Premier nie ma żadnych kompleksów, żadnych niepokojów. Rozmowy o podziale stołków już trwają.
 
A ja tak wciąż dumam, o co w tym wszystkim tak naprawdę chodzi?  
 
Może nasz błąd, tj. wszystkich ślących apele, by prezydent bez ustawy kompetencyjnej nie podpisywał TL, polega na tym, że to nie Jego lecz premiera powinniśmy przycisnąć do muru i przypomnieć o zobowiązaniach, jakie wziął na siebie w Juracie?
 
Dlaczego Donald Tusk  i całe PO bezczelnie gra w swoją nieuczciwą grę?
 
To takie proste, że aż trudne do uwierzenia, a jednak.
 
Public Relations PO i Donalda Tuska doskonale wie, że elektorat prezydenta albo jest przeciwny w ogóle TL, albo chce podobnych rozwiązań jak w Niemczech.
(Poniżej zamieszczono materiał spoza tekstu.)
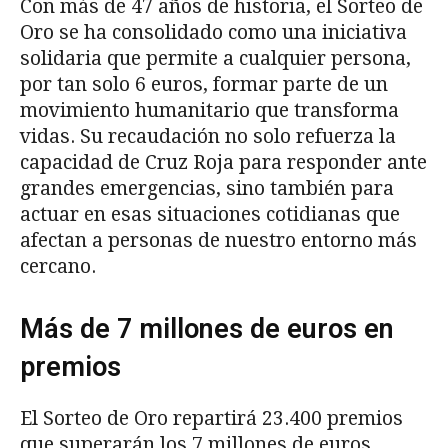
Con más de 47 años de historia, el Sorteo de
Oro se ha consolidado como una iniciativa
solidaria que permite a cualquier persona,
por tan solo 6 euros, formar parte de un
movimiento humanitario que transforma
vidas. Su recaudación no solo refuerza la
capacidad de Cruz Roja para responder ante
grandes emergencias, sino también para
actuar en esas situaciones cotidianas que
afectan a personas de nuestro entorno más
cercano.
Más de 7 millones de euros en
premios
El Sorteo de Oro repartirá 23.400 premios
que superarán los 7 millones de euros.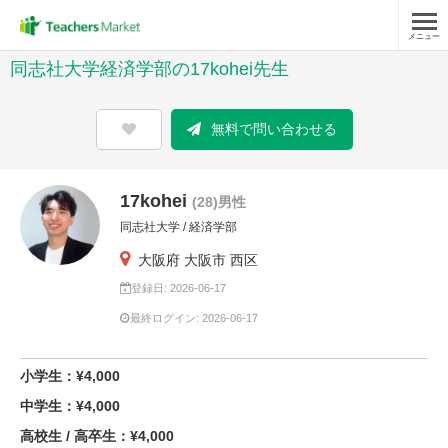
メニュー
同志社大学経済学部の17kohei先生
無料で問い合わせる
17kohei
(28)男性
同志社大学 / 経済学部
大阪府 大阪市 西区
登録日: 2026-06-17
最終ログイン: 2026-06-17
小学生：¥4,000
中学生：¥4,000
高校生 / 高卒生：¥4,000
Spindoktorzy doskonale też wiedzą, iż poparcie dla Lecha Kaczyńskiego w dużej mierze zależy właśnie od tego, jak się zachowa teraz po referendum w Irlandii.
 
Jeśli zostanie przymuszony naciskami do ratyfikacji bez ustawy kompetencyjnej, na pewno straci poparcie i bezpowrotnie szansę na reelekcję. Nie znaczy to jednak wcale, że ten elektorat przeniesie swoje głosy na kandydaturę Tuska, co to, to nie, nie ma obaw.;)
Ale kto wie czy jakiś sygnatariusz petycji do prezydenta nie zakrzyknie nam; Głosujcie na mnie, ja byłem przeciwny podpisaniu TL bez ustawowych zabezpieczeń.(Na podobnej zasadzie toczy się przecież gra międzypartyjna w Wielkiej Brytanii).
Wyciągnięty z kapelusza kandydat niewielkie ma szanse na prezydenturę, ale na rozbicie głosów elektoratu, który nigdy nie zagłosuje na Tuska, a i owszem.
 
Czy moja teoria spiskowa wyjaśnia przyczyny, dla których „Tusk mocno naciska na prezydenta”? Już wkrótce przekonamy się o tym. Ważniejsze jednak od odpowiedzi na to pytanie, wydaje się co innego.
Jak zachowa się wobec tej gry prezydent Lech Kaczyński?